On my last morning in Iceland, the world felt suspended — the sea, the air, even time itself. Seyðisfjörður waited below the fog, as still as a memory not yet ready to fade.

It was my last morning in Iceland. The ferry was waiting in the harbor, its engines low and steady, a reminder that departure was no longer an idea but a few hours away. Overnight, snow had fallen — soft, fine, endless — muting every sound in the valley. The road down to Seyðisfjörður curved through fog, and for a long time I could see nothing but white air, a world without edges.

Then, as I reached the fjord, the landscape opened — quiet, weightless, suspended. The water was so still that the sky and sea became one, and on that mirrored surface rested a single red fishing boat. Its reflection was perfect, untouched even by the faintest ripple. For a moment, it seemed as if time had stopped — or perhaps had simply chosen not to move.

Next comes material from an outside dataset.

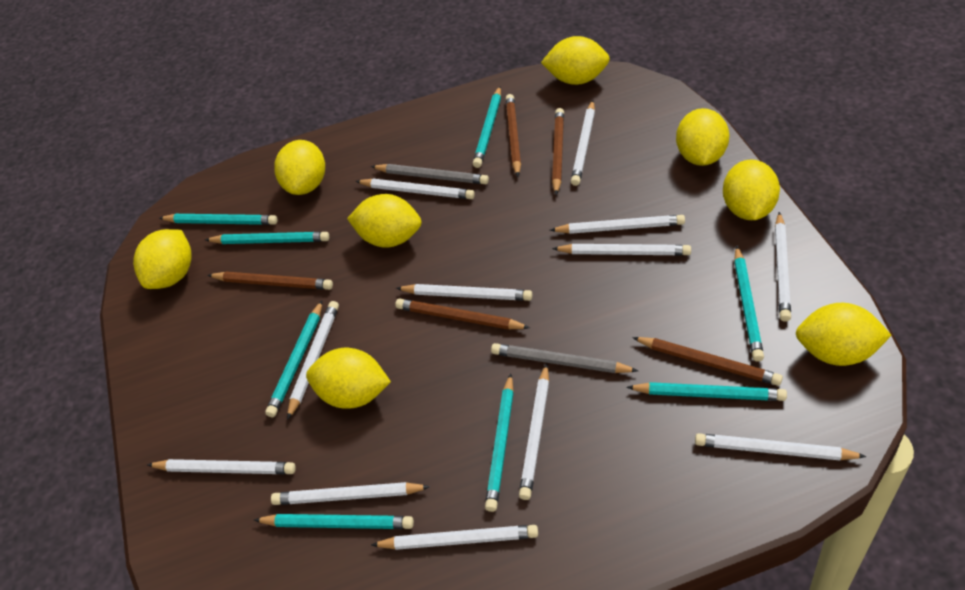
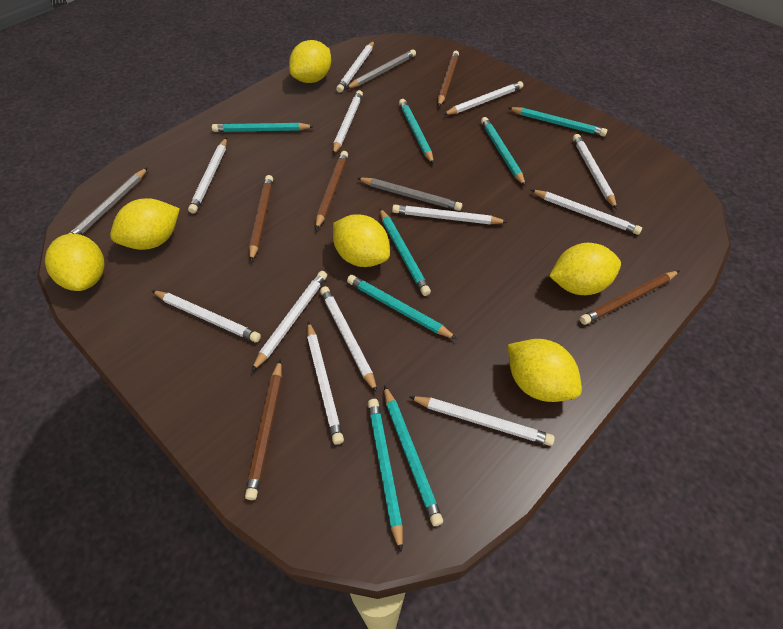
grey pencil: [371,164,489,184] [491,343,638,373] = 2 -> [68,167,148,235] [346,49,416,89] [357,177,462,211] = 3
yellow lemon: [133,229,192,289] [274,140,325,195] [306,348,391,409] [347,194,422,248] [541,36,610,85] [676,108,729,166] [723,159,780,220] [796,303,891,366] = 8 -> [45,234,105,291] [110,198,180,250] [289,40,331,83] [333,214,390,267] [508,339,582,402] [549,243,621,295] = 6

I stood by the pier, camera cold in my hands, listening to the small sounds that remained: a distant gull, the creak of a rope, the faint hum of the ferry beyond the fog. The air smelled of salt and snow and something older — the kind of scent that belongs only to places shaped by water and wind.

Seven months I had lived here — through long winters, shifting light, and the rhythm of tides that defined each day. I had learned that Iceland doesn’t shout its beauty; it reveals it slowly, when you’ve waited long enough to notice. That morning felt like its final lesson.

When I pressed the shutter, it wasn’t to capture the boat — it was to hold onto the quiet before goodbye.

Driving toward the ferry later that morning, I kept looking in the mirror, watching the fjord disappear behind me. The snow had begun again, thin flakes drifting sideways across the windshield. I thought about how water shapes everything in Iceland — not only the land, but the way you see, the way you listen, the way you leave.

Distant Hush — Seyðisfjörður became my memory of that morning: the stillness before motion, the reflection that holds its breath just long enough to be remembered.

Part of my series Traces of Water, this artwork is a quiet meditation on endings — how stillness can hold more emotion than motion ever could. In that hush, I learned that departure can be another form of return.